# Oregon law for unmanaged horses?



## Army wife (Apr 29, 2012)

So my best friends parents just moved into a place on 80 acres. Their neighbors, have about the same amount of property and it runs parallel to her parents. They share a fence line actually, a horrible horrible excuse for fencing I would say. The majority of it is barely standing still. These neighbors have about 30+ head of horses. Some seem friendly, but most are wild. There are at least 8 stallions that she has counted on the property. All running loose in the same pasture and inbreeding like crazy. The horses are mostly all under weight and look like they haven't seen a vet or farrier in at least 5 years or longer. These horses used to be on my friends parents property, before they were moved to the other side of the fence. Her parents have already found 2 dead horses in their pastures. One was very young (under 3 by teeth guess) and the other is still mostly intact and doesn't appear to be very old either :/ 
The thing is, the horses have enough room, they are fed about twice a week (guessing) and they have access to water from a creek I believe. So is there anything that can be done? It's bad enough that these horses are dying, but the sheriff and animal control said that they've had multiple calls about these ppl over the years and there isn't anything that they can do. I just don't know if I believe that. If it is true, can someone explain why?
In a way, it's neat to see horses that are wild. But on the other hand...some of these mares still have baby teeth of their own with one foal on the ground and another on the way any day.
It just seems so crazy to me.


----------



## tailskidwest (Jan 8, 2013)

You might try researching on-line Oregon statues for keeping stallions. Here in Washington there are some specific requirements for fencing and legal responsibilities. Wouldn't solve the whole problem, but would do away with the inbreeding issue. If law enforcement at your location is anything like around here, they are the worst source of information regarding the law. Too busy coming up with excuses as to why they can't do anything. Find out what the law says, then quote it to the sheriff and tell them to do their job. Works around here.


----------



## Wallaby (Jul 13, 2008)

Depending on the county, I've heard that getting starving horses help can be harder than pulling teeth in Oregon.

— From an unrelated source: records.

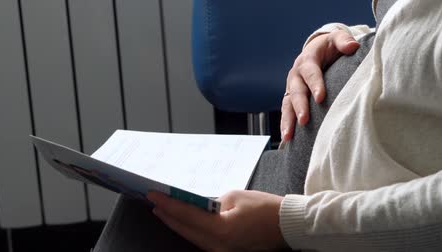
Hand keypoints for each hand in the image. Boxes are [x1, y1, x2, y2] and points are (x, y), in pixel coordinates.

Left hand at [148, 190, 287, 251]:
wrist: (287, 226)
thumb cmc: (266, 209)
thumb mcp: (236, 197)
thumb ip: (212, 201)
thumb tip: (198, 204)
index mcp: (221, 230)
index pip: (186, 215)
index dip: (168, 204)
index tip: (153, 195)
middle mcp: (219, 246)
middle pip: (185, 230)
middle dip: (168, 215)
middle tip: (154, 202)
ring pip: (192, 238)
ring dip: (177, 224)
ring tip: (164, 211)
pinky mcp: (227, 251)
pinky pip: (203, 242)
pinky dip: (191, 231)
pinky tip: (184, 223)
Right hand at [281, 29, 359, 141]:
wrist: (317, 49)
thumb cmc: (330, 46)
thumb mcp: (336, 38)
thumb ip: (344, 40)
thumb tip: (353, 46)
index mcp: (307, 60)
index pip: (310, 72)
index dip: (315, 84)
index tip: (321, 98)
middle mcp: (296, 74)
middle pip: (296, 91)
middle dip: (300, 106)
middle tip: (304, 120)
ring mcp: (292, 87)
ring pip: (287, 104)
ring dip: (288, 120)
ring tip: (289, 136)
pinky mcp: (291, 97)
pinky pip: (286, 111)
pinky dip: (286, 124)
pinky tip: (287, 139)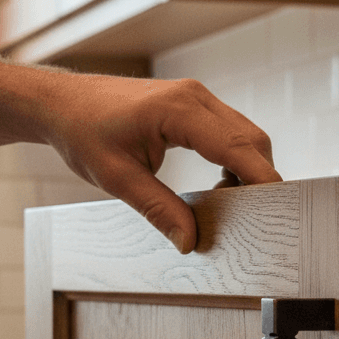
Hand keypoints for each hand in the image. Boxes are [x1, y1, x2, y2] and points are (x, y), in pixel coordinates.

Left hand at [37, 73, 280, 253]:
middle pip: (252, 139)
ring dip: (247, 169)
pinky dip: (234, 159)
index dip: (262, 179)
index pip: (238, 146)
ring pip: (245, 134)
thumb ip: (159, 210)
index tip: (276, 208)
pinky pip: (229, 131)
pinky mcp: (192, 104)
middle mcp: (195, 97)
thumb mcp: (118, 179)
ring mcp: (196, 97)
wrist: (62, 104)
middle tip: (253, 217)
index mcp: (178, 110)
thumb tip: (189, 242)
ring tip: (229, 204)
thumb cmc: (83, 133)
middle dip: (260, 178)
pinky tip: (217, 184)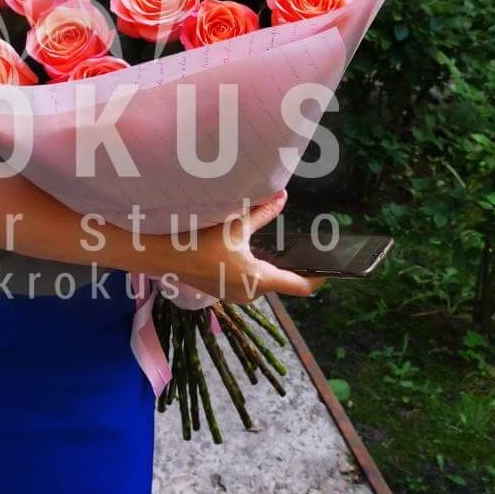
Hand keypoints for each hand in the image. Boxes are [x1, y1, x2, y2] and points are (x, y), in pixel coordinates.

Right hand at [172, 191, 324, 304]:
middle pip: (281, 282)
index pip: (301, 286)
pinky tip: (242, 253)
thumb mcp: (235, 225)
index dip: (318, 278)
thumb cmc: (200, 242)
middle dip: (288, 266)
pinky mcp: (224, 293)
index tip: (329, 270)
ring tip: (268, 246)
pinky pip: (247, 284)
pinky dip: (251, 271)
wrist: (165, 257)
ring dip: (267, 267)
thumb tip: (283, 197)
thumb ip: (262, 213)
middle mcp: (251, 293)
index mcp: (259, 279)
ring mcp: (236, 296)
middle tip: (296, 246)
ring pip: (263, 283)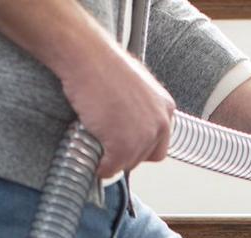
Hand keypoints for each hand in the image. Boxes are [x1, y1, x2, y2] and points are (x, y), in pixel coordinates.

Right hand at [59, 43, 174, 178]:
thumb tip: (129, 123)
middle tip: (110, 149)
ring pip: (130, 162)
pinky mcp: (124, 144)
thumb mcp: (134, 86)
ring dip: (115, 161)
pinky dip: (103, 168)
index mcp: (165, 107)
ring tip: (101, 150)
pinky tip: (96, 163)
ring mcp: (144, 135)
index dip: (142, 147)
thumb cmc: (102, 63)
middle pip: (146, 155)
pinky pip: (114, 167)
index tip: (129, 147)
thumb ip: (139, 108)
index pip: (160, 141)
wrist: (85, 55)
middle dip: (128, 154)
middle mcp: (160, 122)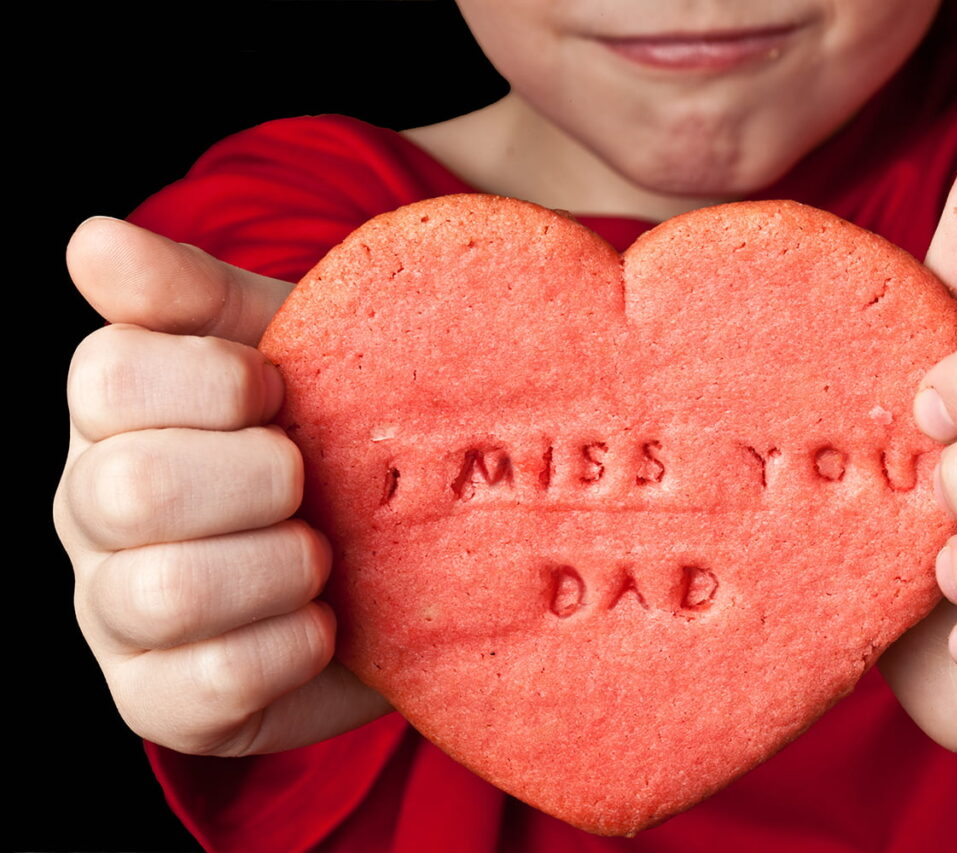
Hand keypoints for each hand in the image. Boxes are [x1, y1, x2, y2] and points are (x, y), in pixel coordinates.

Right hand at [54, 218, 389, 755]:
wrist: (397, 556)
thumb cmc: (333, 434)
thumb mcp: (285, 344)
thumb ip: (195, 294)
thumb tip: (90, 238)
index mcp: (111, 416)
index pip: (108, 377)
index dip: (218, 381)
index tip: (281, 390)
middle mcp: (90, 512)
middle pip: (133, 489)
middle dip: (259, 478)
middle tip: (312, 479)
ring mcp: (114, 613)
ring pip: (165, 592)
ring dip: (277, 566)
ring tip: (325, 555)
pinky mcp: (161, 701)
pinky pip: (209, 683)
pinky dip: (288, 645)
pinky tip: (324, 622)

Where abouts are they located? 
For instance, in the Eagle Creek/Estacada area there are a few "known" horse abusers/neglecters that just continue to do their thing solely because AC doesn't want to deal with it.
Anyway, depending on where they are, unfortunately there might not be a whole lot they can do. 

A good place to ask about what can be done might be on Facebook, in the "Oregon Horse Forum" group. They have lots of rescue connections and are generally pretty helpful with these sorts of cases. They're pretty ignorant about other things but rescue and laws is a really strong point. :lol:


----------



## Army wife (Apr 29, 2012)

Awesome advice guys!! Thank you. And I'll be looking up that fb group wallaby. Thank you for your advice!! They're in Jackson county
_Posted via Mobile Device_


----------